You should have got a matrix of 4.5. Let's call the out Tensor "o". We have that o = 1/4 ∑zi, zi = 3(xi+2)² and zi|(xi=1) = 3(3)² = 27. Therefore, ∂o/∂xi = 3/2(xi+2), hence ∂o/∂xi|(xi=1) = 9/2 = 4.5.

Things to Remember about Autograd

  • If you want to stop a tensor from tracking history, you can call .detach() to detach it from the computation history, and to prevent future computation from being tracked.

  • To prevent tracking history (and using memory), you can also wrap the code block in with torch.no_grad():. This can be particularly helpful when evaluating a model because the model may have trainable parameters with requires_grad=True, but we don't need the gradients.

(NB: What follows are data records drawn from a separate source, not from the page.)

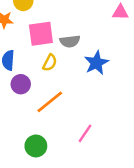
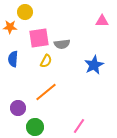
blue star: (96, 63) -> (94, 65), moved
purple circle: (21, 84) -> (18, 108), moved
pink line: (85, 133) -> (79, 126), moved

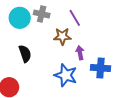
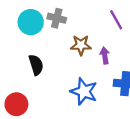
purple line: (75, 18) -> (116, 20), moved
purple arrow: (80, 53) -> (105, 56), moved

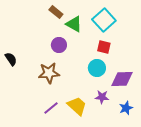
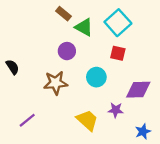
cyan circle: (97, 68) -> (96, 77), moved
purple line: (51, 108) -> (27, 120), moved
blue star: (126, 108) -> (143, 132), moved

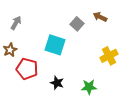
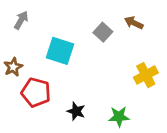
gray arrow: (16, 23) -> (21, 20), moved
cyan square: (55, 45) -> (60, 51), moved

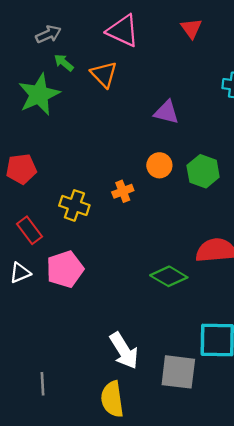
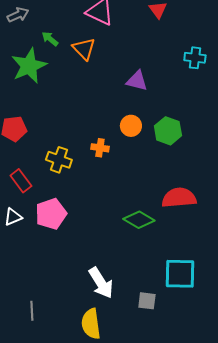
gray arrow: (48, 34) -> (18, 15), moved
orange cross: (123, 191) -> (100, 148), turned 30
gray square: (178, 372) -> (147, 301), size x0.6

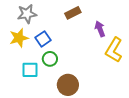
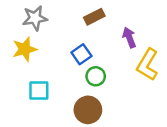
blue square: (43, 39) -> (81, 54), moved
green circle: (50, 59) -> (96, 76), moved

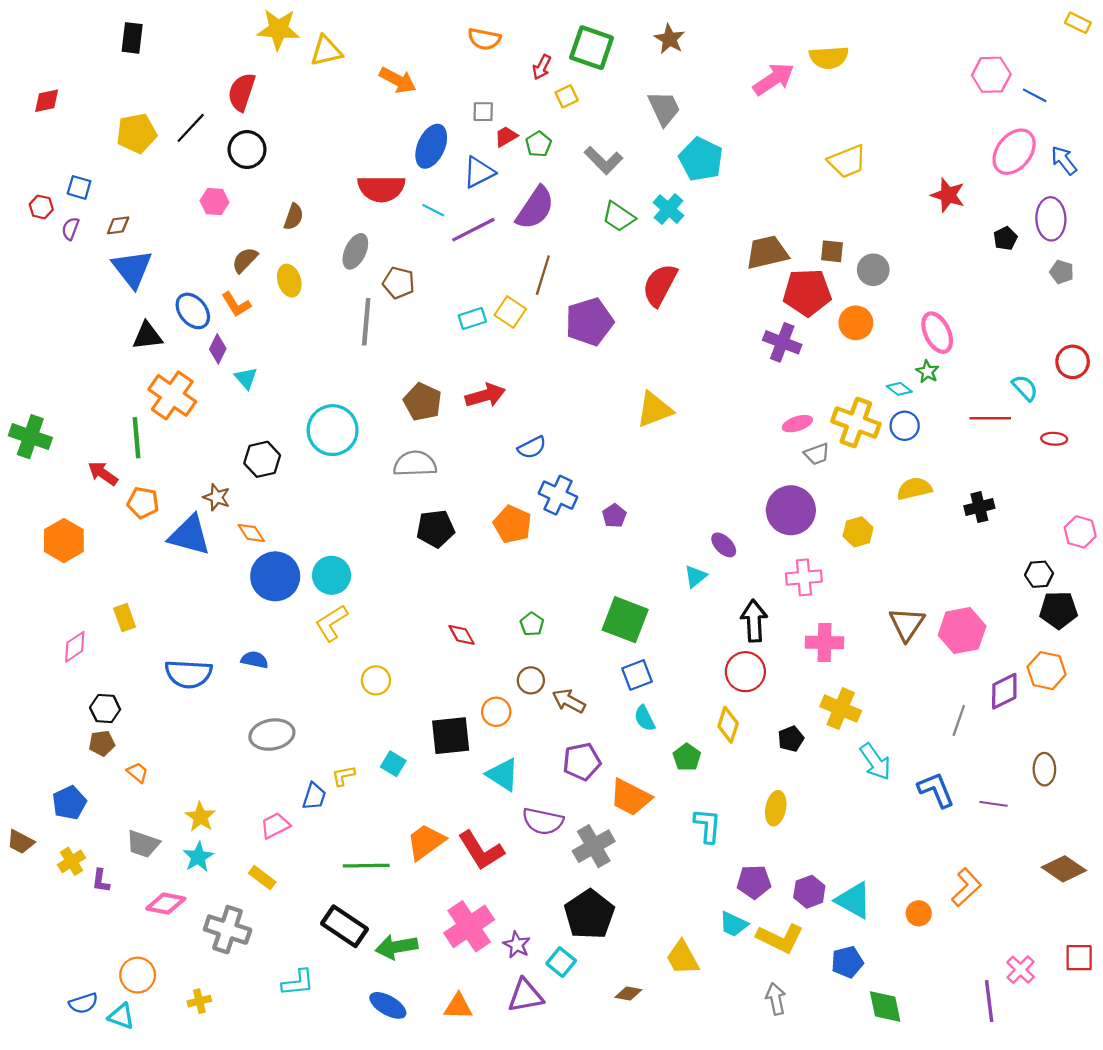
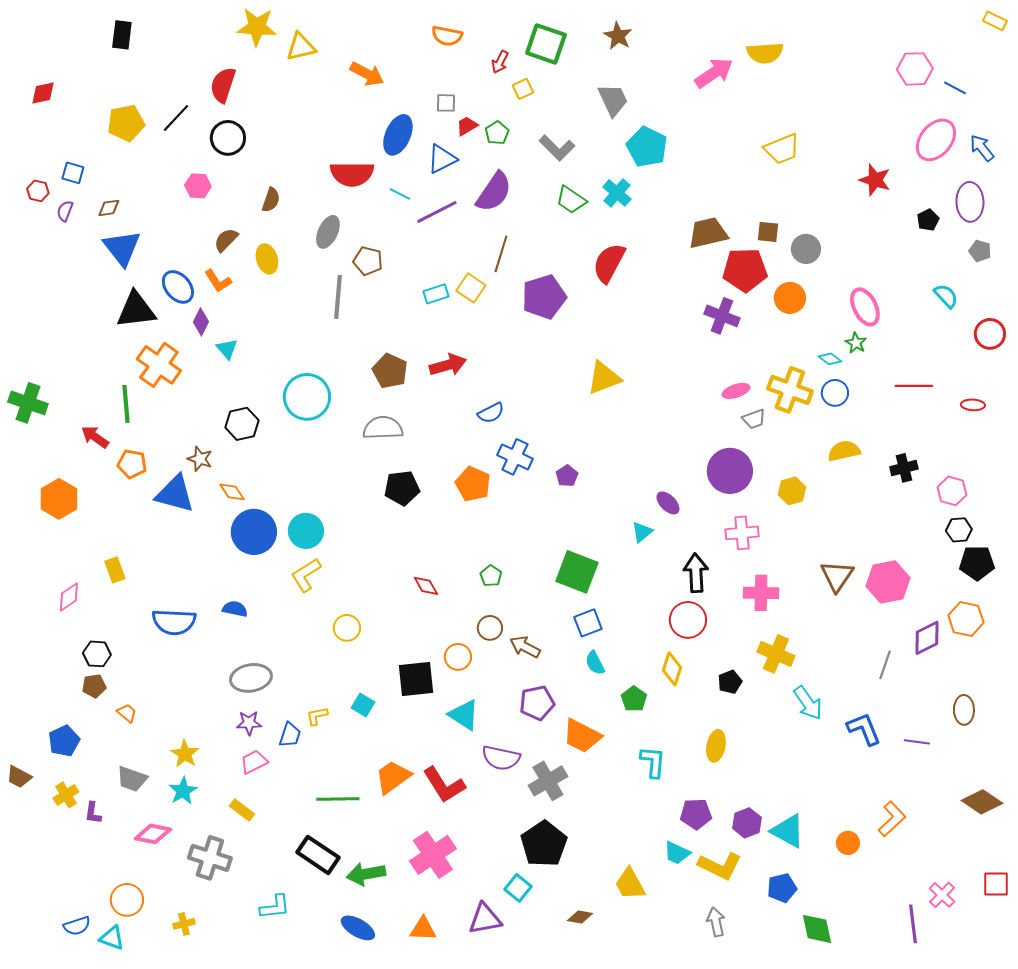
black triangle: (147, 336) -> (136, 310), size x1.4
cyan semicircle: (1025, 388) -> (946, 296), moved
pink hexagon: (1080, 532) -> (952, 491), moved
purple star: (517, 945) -> (249, 723), moved, turned -30

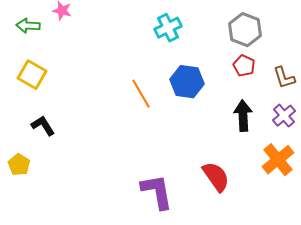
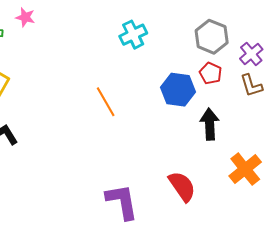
blue hexagon: (187, 82) -> (178, 90), moved
purple cross: (284, 116) -> (251, 54), moved

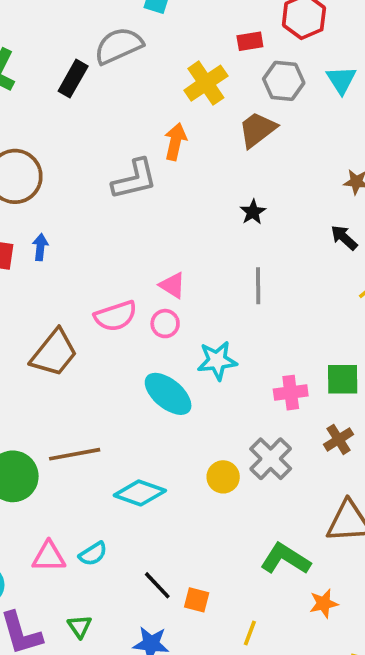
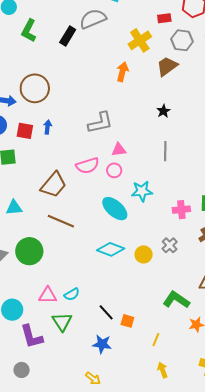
gray L-shape: (134, 179) -> (100, 123), moved
pink triangle: (172, 285) -> (119, 150), turned -42
brown line: (75, 454) -> (61, 221), moved, turned 32
gray cross: (271, 459) -> (170, 245), size x0.7
cyan diamond: (140, 493) -> (111, 249), moved
green triangle: (80, 627) -> (62, 322), moved, size x1.5

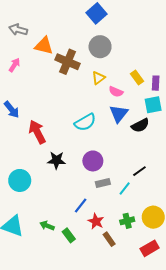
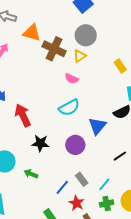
yellow triangle: (98, 78) -> (80, 56), moved
pink semicircle: (116, 92) -> (72, 79), moved
blue triangle: (119, 114) -> (97, 126), moved
gray rectangle: (103, 183) -> (82, 179), moved, turned 64
cyan line: (125, 189) -> (104, 184), moved
green arrow: (47, 226) -> (31, 174), moved

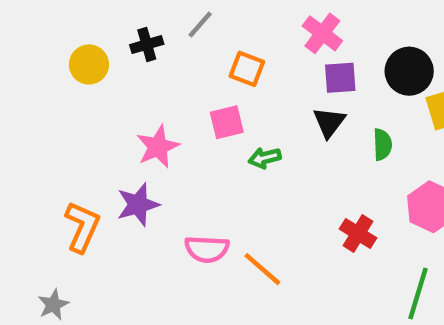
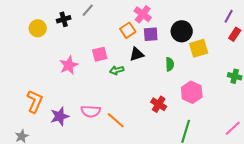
orange square: (247, 69) -> (128, 30), moved, turned 35
black triangle: (329, 122) -> (137, 54), moved, turned 35
purple star: (138, 205) -> (60, 116), moved

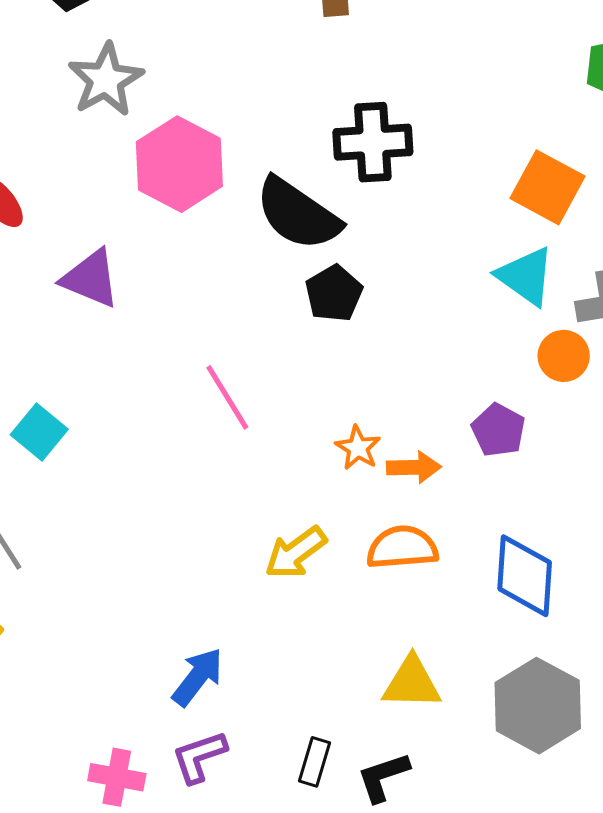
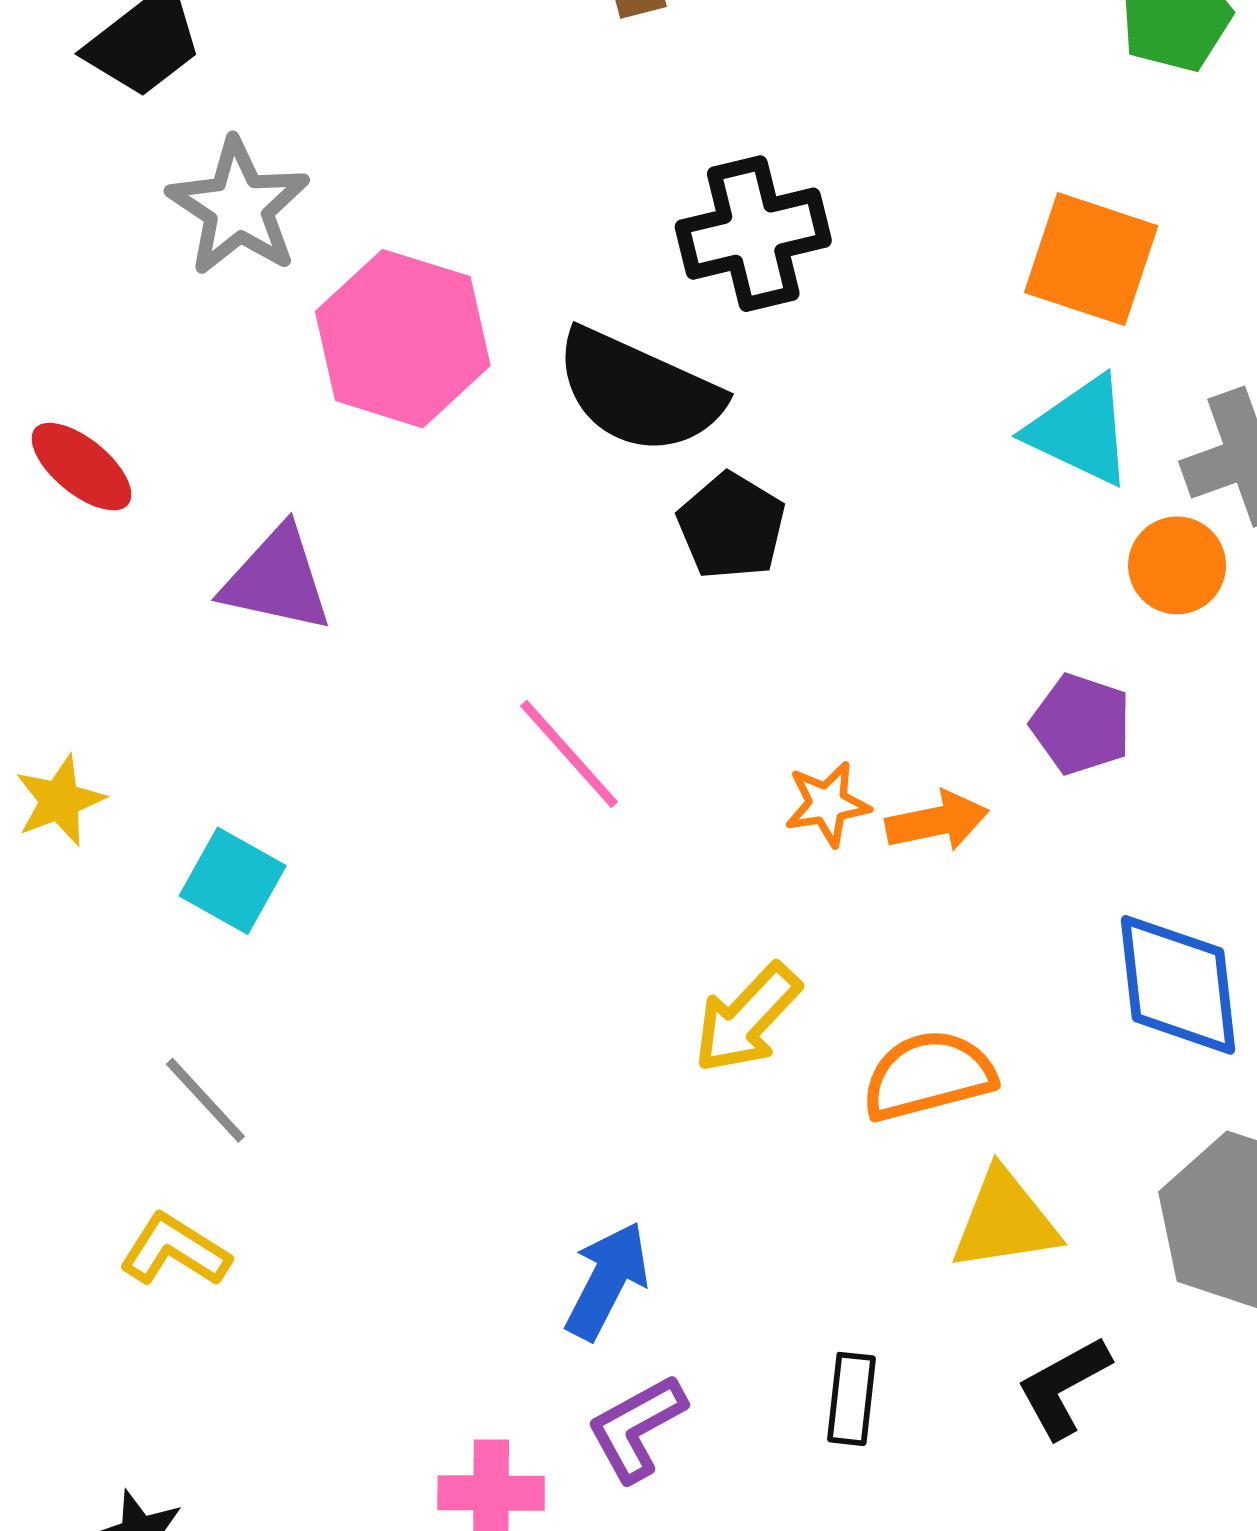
orange star: (358, 448) -> (827, 804), turned -30
orange semicircle: (402, 547) -> (928, 1076), moved
black L-shape: (383, 777) -> (1063, 1387), moved

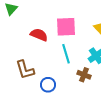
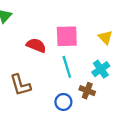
blue circle: (48, 85) -> (63, 102), moved

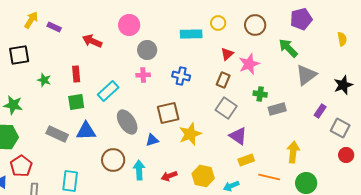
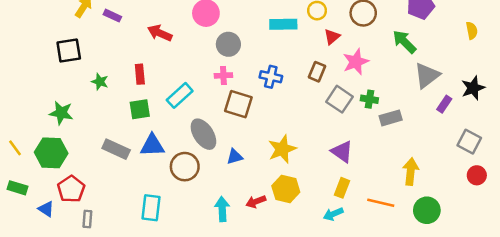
red triangle: (227, 54) -> (332, 37), moved
brown rectangle: (223, 80) -> (317, 72), moved
gray square: (226, 108) -> (339, 99), moved
purple rectangle: (320, 111) -> (444, 104), moved
brown square: (168, 113) -> (238, 104), moved, turned 30
brown circle: (113, 160) -> (185, 167), moved
yellow rectangle: (246, 160) -> (342, 188), moved, turned -49
cyan arrow: (139, 170) -> (222, 209), moved
yellow hexagon: (203, 176) -> (286, 189), moved
cyan rectangle: (70, 181) -> (151, 208), moved

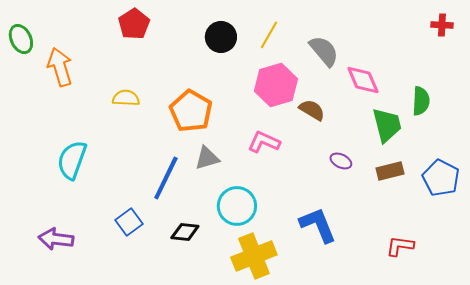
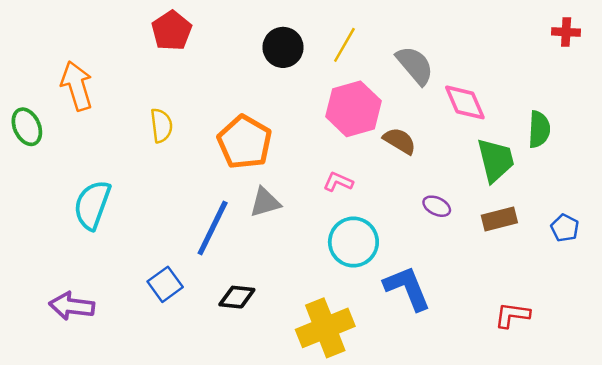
green ellipse: (21, 39) -> (27, 127), moved
yellow semicircle: (126, 98) -> (161, 126), turned 80
pink L-shape: (264, 142) -> (338, 182), size x0.7
blue pentagon: (441, 178) -> (565, 228), size x0.6
cyan circle: (237, 206) -> (353, 242), moved

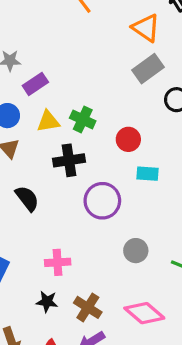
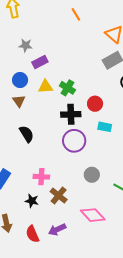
black cross: (69, 160) -> (71, 114), moved
brown cross: (88, 307) -> (59, 195), moved

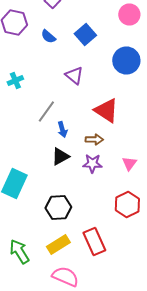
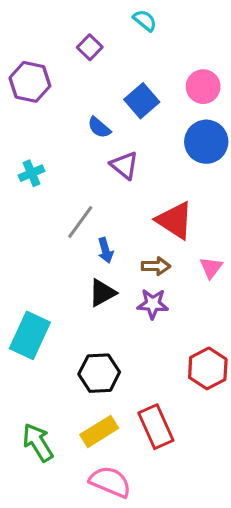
pink circle: (129, 14) -> (203, 87), moved
blue semicircle: (48, 36) -> (99, 128), moved
pink triangle: (129, 164) -> (211, 268), moved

  • Another important class for autograd implementation is Function.

  • Tensor and Function are interconnected and build up an acyclic graph, that encodes a complete history of computation. Each tensor has a .grad_fn attribute that references a Function that has created the Tensor (except for Tensors created by the user - their grad_fn is None).

  • If you want to compute the derivatives, you can call .backward() on a Tensor. If Tensor is a scalar (i.e., it holds a one element data), you don’t need to specify any arguments to backward(), however, if it has more elements, you need to specify a gradient argument that is a tensor of matching shape.

And that's a wrap! We hope you enjoyed this introduction to Autograd and have a better understanding of how PyTorch calculates gradients. Happy learning!